Request —
Return the lines below word for word, from the line with "2.28.2 catalogue (DETECT_THRESH" up to and including the last line.

• • • •

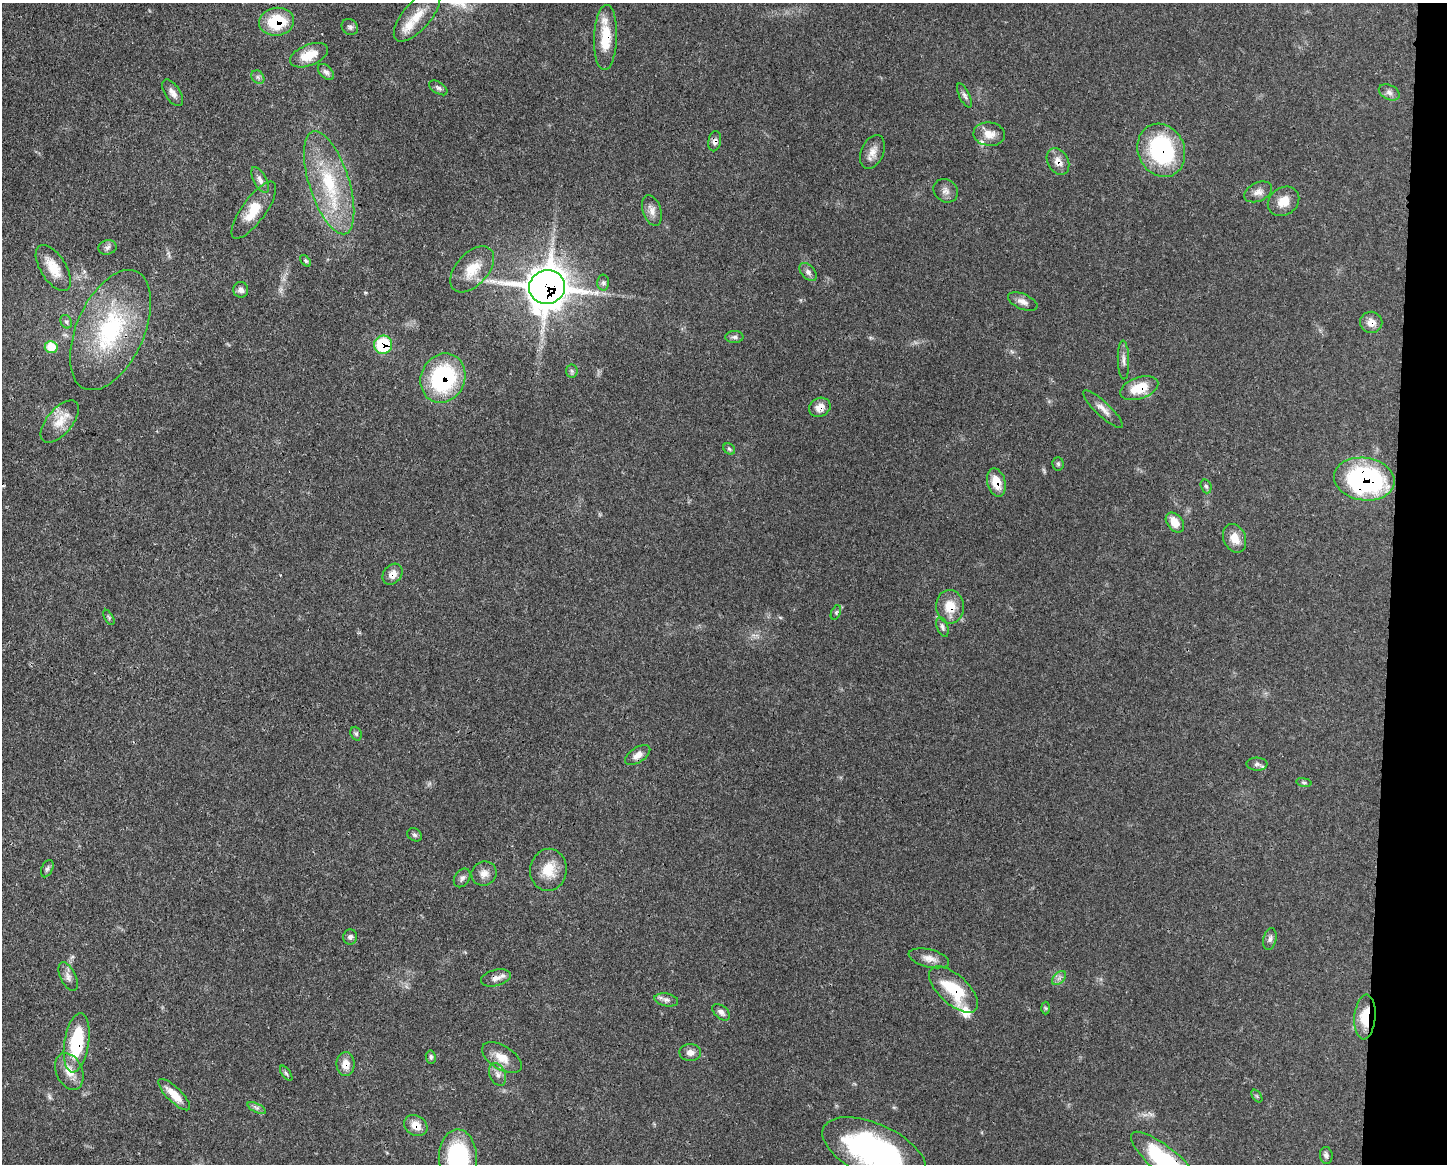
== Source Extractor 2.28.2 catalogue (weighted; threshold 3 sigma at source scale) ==
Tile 6 of 3 x 4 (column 3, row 2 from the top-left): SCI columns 3002-4446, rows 2329-3490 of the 4670 x 4658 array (HDU 1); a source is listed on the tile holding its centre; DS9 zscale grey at full resolution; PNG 1449 x 1166 px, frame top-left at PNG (2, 3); each listed source drawn as its Kron ellipse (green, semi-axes under 4 px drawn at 4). Shown black and unused: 4% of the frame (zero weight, under 3 of 4 exposures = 1% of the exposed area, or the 3 px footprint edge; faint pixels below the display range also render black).
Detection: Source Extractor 2.28.2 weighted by HDU 2 'WHT'; one run over the whole footprint, this tile lists its part. Background 0.055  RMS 0.0032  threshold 0.0145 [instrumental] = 3 sigma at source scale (4.5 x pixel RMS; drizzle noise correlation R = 1.50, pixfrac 1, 0.05/0.05 arcsec/px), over >= 5 px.
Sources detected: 100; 3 too faint to see at this stretch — neither listed nor drawn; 4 inside a brighter listed object's ellipse — not listed separately; the other 93 listed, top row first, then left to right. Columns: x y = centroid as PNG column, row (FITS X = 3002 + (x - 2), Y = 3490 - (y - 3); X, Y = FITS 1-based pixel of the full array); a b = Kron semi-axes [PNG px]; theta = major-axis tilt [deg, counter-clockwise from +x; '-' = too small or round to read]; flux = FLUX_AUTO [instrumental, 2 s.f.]
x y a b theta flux
417 16 32 13 49 6.8
277 22 17 14 7 14
350 27 9 7 -46 0.97
606 37 32 11 88 10
309 55 20 10 22 6.2
326 72 10 6 -45 1.2
258 77 7 6 - 0.86
438 88 10 6 -33 0.95
1389 92 11 7 -26 1.4
173 93 15 7 -57 2
964 95 13 5 -65 1.1
989 134 16 11 -7 3.6
715 141 10 6 80 1.4
1161 150 27 23 -66 37
872 152 18 11 67 2.9
1058 161 14 10 -59 3
260 180 14 6 -63 1.5
329 183 54 20 -72 23
946 191 13 11 -42 1.9
1258 192 15 9 24 2.1
1284 201 17 13 36 4.4
254 210 34 12 54 7.6
652 210 16 9 -71 2.3
107 247 9 7 15 1.1
306 261 7 4 -49 0.53
53 268 26 12 -58 6.3
472 269 27 16 48 7.6
808 272 10 6 -47 1.3
603 283 8 6 -88 0.92
547 287 18 16 11 710
241 290 8 7 - 1.4
1023 301 15 7 -22 2
66 322 7 5 -65 0.75
1371 322 11 10 - 2.8
110 330 64 34 66 39
734 337 9 6 0 0.9
383 345 9 9 - 16
51 347 6 6 - 7.7
1123 360 19 5 -88 1.7
572 371 6 6 - 0.68
443 378 25 22 66 36
1139 388 20 10 18 9.2
820 407 11 9 29 3
1103 409 26 7 -43 2.6
60 421 25 12 50 5.8
729 449 6 5 - 0.57
1058 464 7 5 -87 0.61
1364 479 30 21 -8 63
996 482 14 9 -75 5.4
1206 486 7 5 -71 0.65
1175 522 11 7 -52 4.6
1235 538 15 11 -66 4.2
393 574 11 9 51 2.8
950 607 17 14 -86 6.2
836 612 7 4 66 0.61
109 617 8 4 -59 0.51
942 627 10 5 -71 1
356 734 7 5 -68 0.6
638 755 14 7 33 2.3
1257 764 10 6 -2 1.2
1304 782 8 4 -8 0.59
415 835 8 6 -32 0.77
47 869 9 5 65 0.82
548 870 21 18 82 7.5
484 873 13 12 - 2.5
462 878 10 7 54 1.1
350 937 7 7 - 0.97
1270 939 11 6 76 1.1
929 958 21 9 -14 2.8
68 977 16 7 -64 1.8
496 978 15 8 15 2.3
1059 978 8 5 45 1
953 989 30 14 -42 16
666 1000 12 6 -10 1.4
1046 1008 6 4 -88 0.43
721 1012 10 6 -41 1.4
1365 1017 22 10 85 8.5
77 1043 30 12 81 21
690 1052 11 8 -1 2
431 1057 6 5 - 0.61
502 1058 22 11 -32 4.7
346 1064 12 9 88 3.3
69 1071 19 13 -66 4.7
286 1073 9 4 -54 0.62
498 1074 12 8 -66 1.8
174 1095 21 7 -45 5.3
1257 1096 7 4 -53 0.43
257 1108 10 4 -25 1
416 1125 12 9 -30 3.9
874 1150 55 26 -24 77
1326 1155 8 6 -85 0.92
458 1158 29 19 -89 38
1167 1163 45 13 -40 41
Overlapping masked pixels (flux is a lower limit): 23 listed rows (the first 20) at x y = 277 22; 606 37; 715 141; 1161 150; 1058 161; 547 287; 1371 322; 110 330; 383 345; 443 378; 1139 388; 820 407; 1364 479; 996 482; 393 574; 950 607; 496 978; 953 989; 1365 1017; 77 1043
Isophote crosses this tile's border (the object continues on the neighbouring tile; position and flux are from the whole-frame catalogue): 3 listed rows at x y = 874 1150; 458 1158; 1167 1163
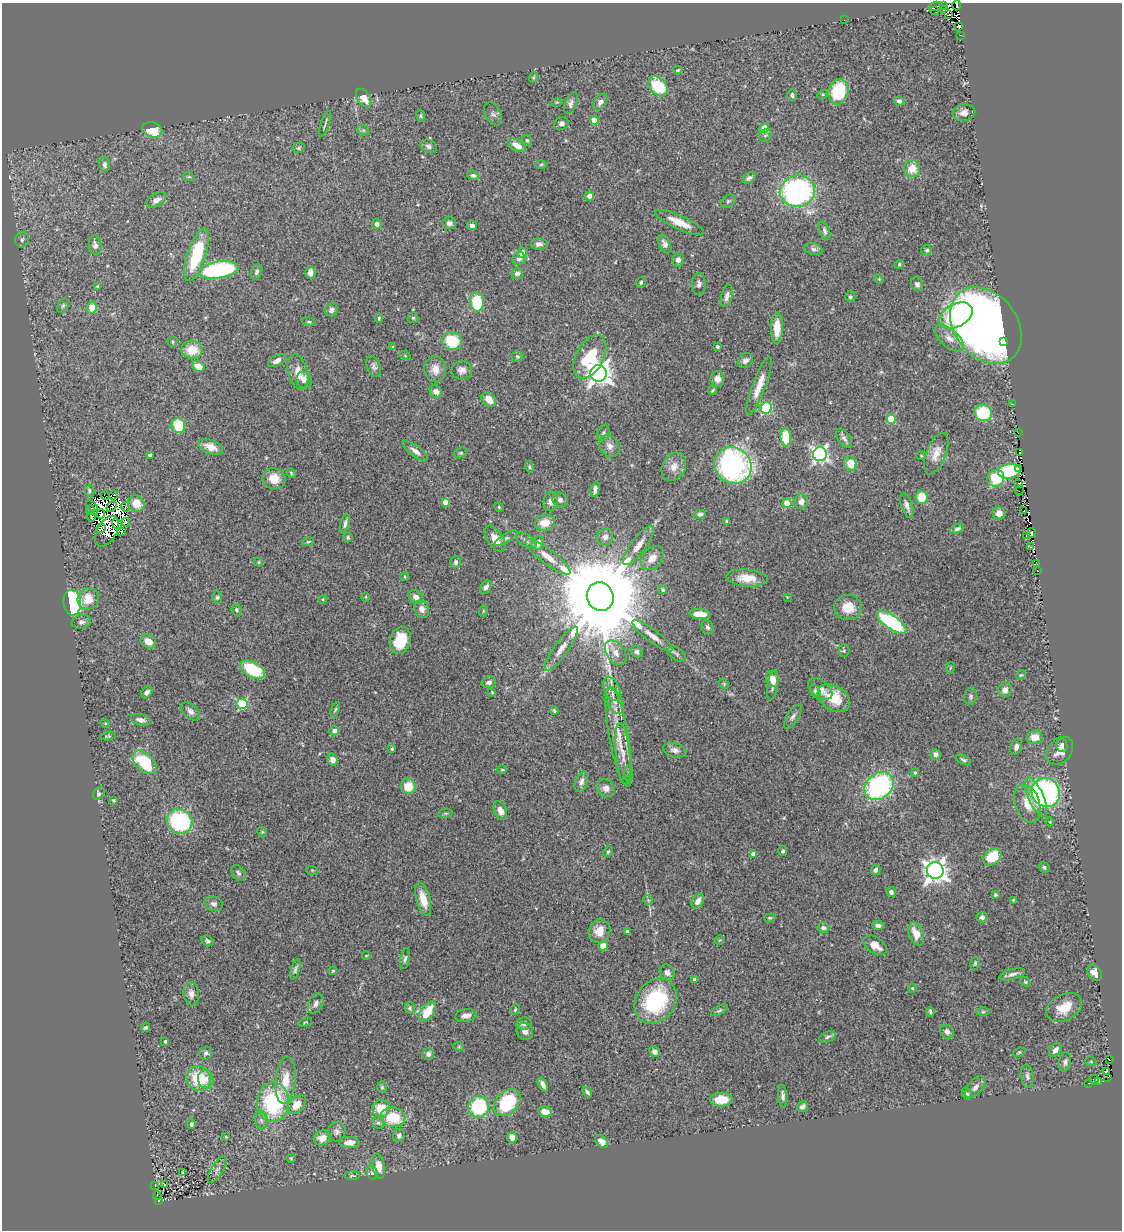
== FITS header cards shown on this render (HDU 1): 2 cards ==
NAXIS1  =                 1120
NAXIS2  =                 1228

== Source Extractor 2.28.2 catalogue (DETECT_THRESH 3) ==
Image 1120 x 1228 px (HDU 1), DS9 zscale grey, 1 PNG px = 1 image px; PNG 1124 x 1232 px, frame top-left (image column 1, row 1228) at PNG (2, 3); each listed source drawn as its Kron ellipse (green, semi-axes under 4 px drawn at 4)
Background 0.383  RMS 0.032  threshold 0.096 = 3 sigma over >= 5 px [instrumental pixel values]
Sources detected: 398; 25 with non-positive FLUX_AUTO (blend fragments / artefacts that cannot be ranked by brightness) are neither listed nor drawn; the other 373 listed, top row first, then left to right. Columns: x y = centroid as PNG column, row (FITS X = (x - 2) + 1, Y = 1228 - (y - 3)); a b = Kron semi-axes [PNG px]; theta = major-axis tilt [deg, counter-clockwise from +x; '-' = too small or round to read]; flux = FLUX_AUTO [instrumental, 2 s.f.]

• • • •

Task solution —
== Source Extractor 2.28.2 catalogue (DETECT_THRESH 3) ==
Image 1120 x 1228 px (HDU 1), DS9 zscale grey, 1 PNG px = 1 image px; PNG 1124 x 1232 px, frame top-left (image column 1, row 1228) at PNG (2, 3); each listed source drawn as its Kron ellipse (green, semi-axes under 4 px drawn at 4)
Background 0.383  RMS 0.032  threshold 0.096 = 3 sigma over >= 5 px [instrumental pixel values]
Sources detected: 398; 25 with non-positive FLUX_AUTO (blend fragments / artefacts that cannot be ranked by brightness) are neither listed nor drawn; the other 373 listed, top row first, then left to right. Columns: x y = centroid as PNG column, row (FITS X = (x - 2) + 1, Y = 1228 - (y - 3)); a b = Kron semi-axes [PNG px]; theta = major-axis tilt [deg, counter-clockwise from +x; '-' = too small or round to read]; flux = FLUX_AUTO [instrumental, 2 s.f.]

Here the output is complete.